Ghana will for the first time build a sea craft (Fibre Reinforce Plastic Boat) for the Navy as part of efforts to limit the importation of boats into the country.
The move would not only empower local industry but save the country the huge cost that was incurred in importation of boats for the Navy.
This was disclosed by Chief of Naval Staff, Real Admiral Seth Amoama in Accra when students of the Regional Maritime University (RMU) as part of the project work for Post Graduate Studies in Naval Architecture, designed and built a model of the Fibre Reinforce Plastic (FRP) boat.
On average he explained that, it costs the navy about GH¢1.5 million to import the FRP boat into the country but would only cost about GH¢50,000 to produce one by the students of the RMU with local technology.
According to Real Admiral Amoama, students after completion, would be brought on board and provided with the resources to transform the model into a proper sea craft that would be used by the navy.
“In just a couple of months, we would support the students to build the sea craft with local indigenous technology which would be very groundbreaking as far as the activities of the navy are concerned,” he stated.
“This is a huge cost saving venture and we would not only produce FRP boats but ensure that we build ships made of steel and aluminum to further save the country money and also improve local industry,” he stated.
The Ghana Navy he said celebrated its 60th Anniversary last year but could not boast of a major craft done by Ghanaians making the development a milestone for the maritime industry as a whole.
However he said, the country could not continue to import craft from outside but rather use indigenous materials to build as done by the RMU in collaboration with the Ghana Navy and Teamwork Powerboats Limited.
Vice Chancellor of RMU, Prof.

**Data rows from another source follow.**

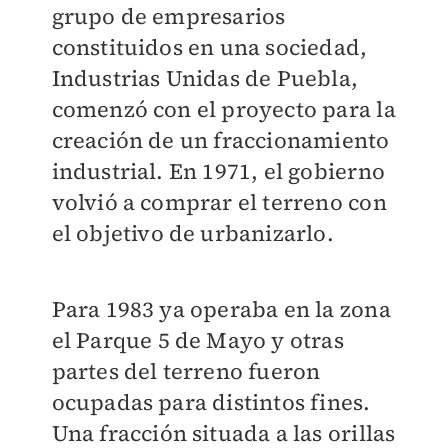
grupo de empresarios
constituidos en una sociedad,
Industrias Unidas de Puebla,
comenzó con el proyecto para la
creación de un fraccionamiento
industrial. En 1971, el gobierno
volvió a comprar el terreno con
el objetivo de urbanizarlo.
Para 1983 ya operaba en la zona
el Parque 5 de Mayo y otras
partes del terreno fueron
ocupadas para distintos fines.
Una fracción situada a las orillas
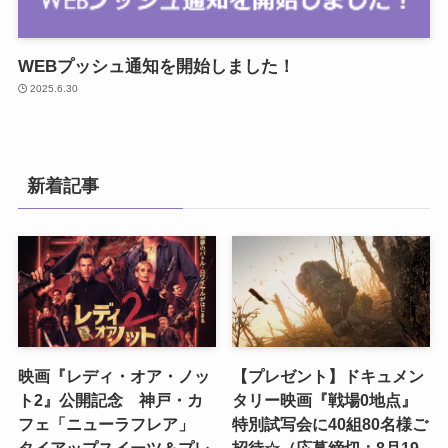
WEBプッシュ通知を開始しました！
2025.6.30
新着記事
映画『レディ・オア・ノッ
【プレゼント】ドキュメン
ト2』公開記念 神戸・カ
タリー映画『戦場0地点』
フェ「ニューラフレア」
特別試写会に40組80名様ご
タイアップスイーツ＆プレ
招待☆（応募締切：8月19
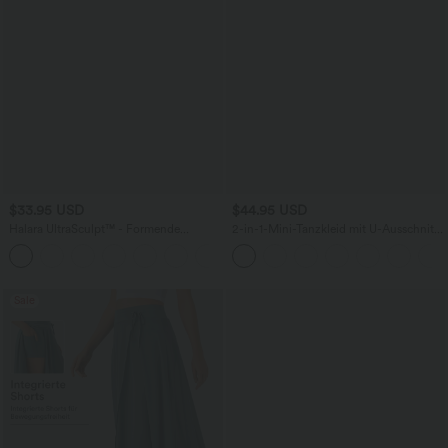
$33.95 USD
$44.95 USD
Halara UltraSculpt™ - Formende
2-in-1-Mini-Tanzkleid mit U-Ausschnitt,
Workout-Shorts mit hohe Bund,
rückenfrei, verdrehter Ausschnitt,
+10
Seitentaschen und Bauchkontrolle - 17,8
Seitentasche-Easy Peezy
cm
Sale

Elvis Nyarko commended the students for their creativity in making their vision of building their own craft come to reality.
“This is the first time students were trained to build a craft in the country with very modern and durable designs that would stand the test of time,” he stated.
He expressed appreciation to the Ghana Navy for coming on board to support and urged them to ensure that the model was developed to be used by the Navy in their operations.
The three students who designed the craft were, Lt (GN) Christopher Nii Affah Armah, Lt (GN) Eli Kofi Djamesi and Lt (GN) Kofi Tabi Ankobiah.
Speaking on their behalf, Lt (GN) Ankobiah said, it was important for the Ghana Navy to support to build capacity that would locally design and build boats for their operations.
“Adequate funding and modern tools should be made available for the production of such boats and be produced in the country,” he added.